## PROBLEM
Below is a listing from which only part is wanted; return exactly the lines from the one with "right eye: (117, 35)" up to and including the one with "left shoulder: (860, 446)".

################

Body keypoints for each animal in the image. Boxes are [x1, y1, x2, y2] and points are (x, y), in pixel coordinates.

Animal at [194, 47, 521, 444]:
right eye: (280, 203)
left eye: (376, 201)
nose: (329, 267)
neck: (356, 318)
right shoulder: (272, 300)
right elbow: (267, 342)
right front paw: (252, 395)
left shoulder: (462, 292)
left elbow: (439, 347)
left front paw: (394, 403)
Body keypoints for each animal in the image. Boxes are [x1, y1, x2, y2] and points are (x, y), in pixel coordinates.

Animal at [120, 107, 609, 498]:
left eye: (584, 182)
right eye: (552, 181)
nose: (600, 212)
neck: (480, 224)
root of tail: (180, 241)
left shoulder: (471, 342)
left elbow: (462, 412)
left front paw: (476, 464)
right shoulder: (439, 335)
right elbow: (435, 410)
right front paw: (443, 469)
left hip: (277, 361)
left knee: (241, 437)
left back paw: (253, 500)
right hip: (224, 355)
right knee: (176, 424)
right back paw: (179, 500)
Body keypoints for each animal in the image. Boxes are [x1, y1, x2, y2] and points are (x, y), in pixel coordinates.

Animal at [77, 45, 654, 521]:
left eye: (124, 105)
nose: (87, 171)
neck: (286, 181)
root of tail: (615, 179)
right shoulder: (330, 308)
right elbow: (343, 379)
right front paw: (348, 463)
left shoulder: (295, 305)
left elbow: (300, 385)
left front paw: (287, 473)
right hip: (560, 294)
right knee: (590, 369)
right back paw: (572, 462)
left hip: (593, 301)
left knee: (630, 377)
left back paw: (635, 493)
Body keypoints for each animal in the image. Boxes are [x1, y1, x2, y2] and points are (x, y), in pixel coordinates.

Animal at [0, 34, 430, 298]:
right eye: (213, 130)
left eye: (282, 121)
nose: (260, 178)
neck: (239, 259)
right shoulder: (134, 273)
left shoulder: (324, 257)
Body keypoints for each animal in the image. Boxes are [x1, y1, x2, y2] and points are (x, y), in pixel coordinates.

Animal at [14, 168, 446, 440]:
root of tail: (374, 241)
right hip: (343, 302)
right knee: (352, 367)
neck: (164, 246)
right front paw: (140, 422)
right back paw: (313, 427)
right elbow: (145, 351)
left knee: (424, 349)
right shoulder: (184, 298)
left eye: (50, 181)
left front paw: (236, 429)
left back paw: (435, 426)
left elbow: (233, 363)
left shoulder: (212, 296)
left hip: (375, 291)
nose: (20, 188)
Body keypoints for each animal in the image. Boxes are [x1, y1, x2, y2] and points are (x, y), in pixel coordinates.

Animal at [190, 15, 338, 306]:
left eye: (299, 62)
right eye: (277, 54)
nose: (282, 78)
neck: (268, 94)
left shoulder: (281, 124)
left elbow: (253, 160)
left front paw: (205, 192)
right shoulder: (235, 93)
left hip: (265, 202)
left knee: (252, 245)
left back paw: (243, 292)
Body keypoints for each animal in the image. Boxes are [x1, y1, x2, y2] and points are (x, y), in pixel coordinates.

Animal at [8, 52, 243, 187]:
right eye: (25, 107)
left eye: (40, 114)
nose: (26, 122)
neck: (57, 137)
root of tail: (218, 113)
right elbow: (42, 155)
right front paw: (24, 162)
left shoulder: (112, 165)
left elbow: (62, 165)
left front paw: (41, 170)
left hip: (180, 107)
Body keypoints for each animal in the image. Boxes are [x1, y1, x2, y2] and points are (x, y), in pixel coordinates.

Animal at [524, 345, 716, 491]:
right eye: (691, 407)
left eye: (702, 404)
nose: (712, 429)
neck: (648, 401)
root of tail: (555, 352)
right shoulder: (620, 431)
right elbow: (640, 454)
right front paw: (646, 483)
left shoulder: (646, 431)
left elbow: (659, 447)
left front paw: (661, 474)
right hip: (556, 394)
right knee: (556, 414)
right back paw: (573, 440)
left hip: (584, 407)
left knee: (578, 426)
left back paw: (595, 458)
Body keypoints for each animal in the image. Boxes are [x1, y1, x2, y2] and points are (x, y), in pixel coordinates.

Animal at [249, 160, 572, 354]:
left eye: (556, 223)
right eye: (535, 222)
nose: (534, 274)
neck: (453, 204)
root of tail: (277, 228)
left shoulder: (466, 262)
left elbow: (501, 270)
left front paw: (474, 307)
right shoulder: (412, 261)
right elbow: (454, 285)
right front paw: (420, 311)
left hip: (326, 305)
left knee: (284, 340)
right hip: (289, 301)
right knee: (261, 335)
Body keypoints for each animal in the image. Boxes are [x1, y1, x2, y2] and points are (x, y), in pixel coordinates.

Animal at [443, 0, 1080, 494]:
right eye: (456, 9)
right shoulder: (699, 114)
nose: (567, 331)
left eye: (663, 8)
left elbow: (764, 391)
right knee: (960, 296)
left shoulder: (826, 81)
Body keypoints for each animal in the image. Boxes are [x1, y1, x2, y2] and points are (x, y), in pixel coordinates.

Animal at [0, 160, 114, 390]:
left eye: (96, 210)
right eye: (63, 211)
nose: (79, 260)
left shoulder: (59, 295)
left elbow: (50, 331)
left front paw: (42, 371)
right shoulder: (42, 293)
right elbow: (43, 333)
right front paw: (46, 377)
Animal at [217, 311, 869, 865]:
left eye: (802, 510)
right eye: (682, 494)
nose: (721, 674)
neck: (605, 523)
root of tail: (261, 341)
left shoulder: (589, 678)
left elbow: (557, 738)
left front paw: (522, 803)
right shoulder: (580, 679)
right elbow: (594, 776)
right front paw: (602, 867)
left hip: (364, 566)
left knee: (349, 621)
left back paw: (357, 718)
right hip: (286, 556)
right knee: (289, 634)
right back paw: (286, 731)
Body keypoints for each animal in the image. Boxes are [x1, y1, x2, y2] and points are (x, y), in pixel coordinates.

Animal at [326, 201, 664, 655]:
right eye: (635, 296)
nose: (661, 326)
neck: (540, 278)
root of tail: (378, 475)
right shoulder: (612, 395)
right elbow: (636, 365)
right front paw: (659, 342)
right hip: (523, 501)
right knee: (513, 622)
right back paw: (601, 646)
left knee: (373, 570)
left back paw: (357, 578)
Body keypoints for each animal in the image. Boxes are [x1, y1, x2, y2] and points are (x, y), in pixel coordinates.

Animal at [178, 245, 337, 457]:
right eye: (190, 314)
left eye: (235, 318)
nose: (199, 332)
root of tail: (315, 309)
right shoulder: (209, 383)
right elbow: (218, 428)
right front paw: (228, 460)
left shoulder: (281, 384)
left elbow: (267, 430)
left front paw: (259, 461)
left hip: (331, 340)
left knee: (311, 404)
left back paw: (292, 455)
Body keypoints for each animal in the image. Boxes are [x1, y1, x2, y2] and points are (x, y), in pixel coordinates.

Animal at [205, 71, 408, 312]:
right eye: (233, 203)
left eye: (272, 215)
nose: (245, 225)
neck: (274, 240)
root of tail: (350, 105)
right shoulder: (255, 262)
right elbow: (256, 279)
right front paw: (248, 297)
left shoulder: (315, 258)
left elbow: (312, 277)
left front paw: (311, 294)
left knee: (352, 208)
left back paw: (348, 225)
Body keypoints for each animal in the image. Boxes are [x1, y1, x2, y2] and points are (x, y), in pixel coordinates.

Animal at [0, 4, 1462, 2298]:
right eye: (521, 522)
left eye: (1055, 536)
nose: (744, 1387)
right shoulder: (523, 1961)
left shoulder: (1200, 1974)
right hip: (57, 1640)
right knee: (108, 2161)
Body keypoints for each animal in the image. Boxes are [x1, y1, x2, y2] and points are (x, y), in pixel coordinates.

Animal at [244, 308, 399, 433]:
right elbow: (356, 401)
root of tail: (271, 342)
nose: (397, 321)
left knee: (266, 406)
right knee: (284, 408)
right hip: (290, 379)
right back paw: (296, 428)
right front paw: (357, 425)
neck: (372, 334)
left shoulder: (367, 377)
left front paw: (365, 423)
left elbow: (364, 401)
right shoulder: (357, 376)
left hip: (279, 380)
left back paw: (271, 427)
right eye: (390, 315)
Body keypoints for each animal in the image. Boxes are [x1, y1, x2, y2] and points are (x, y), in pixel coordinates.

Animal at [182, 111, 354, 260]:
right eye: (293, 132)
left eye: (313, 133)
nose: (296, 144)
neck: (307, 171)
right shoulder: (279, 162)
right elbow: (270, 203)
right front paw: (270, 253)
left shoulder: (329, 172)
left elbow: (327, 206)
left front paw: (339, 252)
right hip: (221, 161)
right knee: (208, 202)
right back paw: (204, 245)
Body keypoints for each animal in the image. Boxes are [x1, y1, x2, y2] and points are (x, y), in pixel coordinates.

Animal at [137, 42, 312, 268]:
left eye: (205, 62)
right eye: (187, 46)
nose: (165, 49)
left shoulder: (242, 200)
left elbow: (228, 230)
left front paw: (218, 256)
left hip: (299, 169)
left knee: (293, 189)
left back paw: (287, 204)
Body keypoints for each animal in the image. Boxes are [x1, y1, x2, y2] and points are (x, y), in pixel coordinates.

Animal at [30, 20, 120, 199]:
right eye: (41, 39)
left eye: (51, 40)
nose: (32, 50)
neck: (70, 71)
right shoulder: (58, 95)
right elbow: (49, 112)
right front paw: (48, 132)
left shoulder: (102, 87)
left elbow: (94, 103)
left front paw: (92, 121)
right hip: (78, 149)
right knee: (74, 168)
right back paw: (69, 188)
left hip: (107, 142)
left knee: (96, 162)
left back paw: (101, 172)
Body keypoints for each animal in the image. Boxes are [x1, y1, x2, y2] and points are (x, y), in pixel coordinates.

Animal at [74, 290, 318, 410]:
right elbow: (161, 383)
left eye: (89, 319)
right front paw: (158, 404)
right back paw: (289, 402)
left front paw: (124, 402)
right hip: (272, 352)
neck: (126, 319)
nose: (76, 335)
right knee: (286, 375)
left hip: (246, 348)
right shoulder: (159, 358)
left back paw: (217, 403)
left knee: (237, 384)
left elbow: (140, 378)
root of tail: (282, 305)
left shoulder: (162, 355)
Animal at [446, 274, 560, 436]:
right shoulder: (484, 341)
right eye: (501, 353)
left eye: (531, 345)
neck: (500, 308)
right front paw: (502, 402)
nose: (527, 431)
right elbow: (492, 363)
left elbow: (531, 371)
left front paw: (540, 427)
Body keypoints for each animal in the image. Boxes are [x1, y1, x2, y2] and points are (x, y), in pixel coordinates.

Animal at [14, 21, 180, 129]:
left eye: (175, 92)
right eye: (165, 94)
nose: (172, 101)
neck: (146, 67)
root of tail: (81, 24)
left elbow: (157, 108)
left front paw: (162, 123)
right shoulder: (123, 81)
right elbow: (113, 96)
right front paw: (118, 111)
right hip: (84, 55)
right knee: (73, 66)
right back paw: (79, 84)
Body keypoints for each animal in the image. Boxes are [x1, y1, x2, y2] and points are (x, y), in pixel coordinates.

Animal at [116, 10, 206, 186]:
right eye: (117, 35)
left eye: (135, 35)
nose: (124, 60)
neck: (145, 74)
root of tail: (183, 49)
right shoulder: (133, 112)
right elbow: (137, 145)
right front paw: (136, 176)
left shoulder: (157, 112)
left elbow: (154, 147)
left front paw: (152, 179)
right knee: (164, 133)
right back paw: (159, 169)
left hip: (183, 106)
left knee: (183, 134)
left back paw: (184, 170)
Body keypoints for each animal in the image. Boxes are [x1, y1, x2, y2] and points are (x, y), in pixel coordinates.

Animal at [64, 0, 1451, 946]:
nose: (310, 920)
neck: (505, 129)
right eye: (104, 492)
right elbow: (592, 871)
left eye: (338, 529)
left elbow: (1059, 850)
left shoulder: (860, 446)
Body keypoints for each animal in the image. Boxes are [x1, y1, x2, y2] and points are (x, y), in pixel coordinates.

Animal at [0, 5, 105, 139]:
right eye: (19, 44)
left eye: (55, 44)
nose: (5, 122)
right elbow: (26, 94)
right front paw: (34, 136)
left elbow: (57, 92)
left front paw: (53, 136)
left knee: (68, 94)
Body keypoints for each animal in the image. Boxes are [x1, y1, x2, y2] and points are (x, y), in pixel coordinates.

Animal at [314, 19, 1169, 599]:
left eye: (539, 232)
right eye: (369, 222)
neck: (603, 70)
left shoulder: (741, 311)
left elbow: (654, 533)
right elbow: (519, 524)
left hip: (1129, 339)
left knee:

################

## COMPLETED EXERCISE
right eye: (117, 35)
left eye: (135, 35)
nose: (124, 60)
neck: (145, 74)
root of tail: (183, 49)
right shoulder: (133, 112)
right elbow: (137, 145)
right front paw: (136, 176)
left shoulder: (157, 112)
left elbow: (154, 147)
left front paw: (152, 179)
right knee: (164, 133)
right back paw: (159, 169)
left hip: (183, 106)
left knee: (183, 134)
left back paw: (184, 170)
Body keypoints for each animal in the image. Boxes are [x1, y1, x2, y2] and points are (x, y), in pixel coordinates.

Animal at [64, 0, 1451, 946]:
nose: (310, 920)
neck: (505, 129)
right eye: (104, 492)
right elbow: (592, 871)
left eye: (338, 529)
left elbow: (1059, 850)
left shoulder: (860, 446)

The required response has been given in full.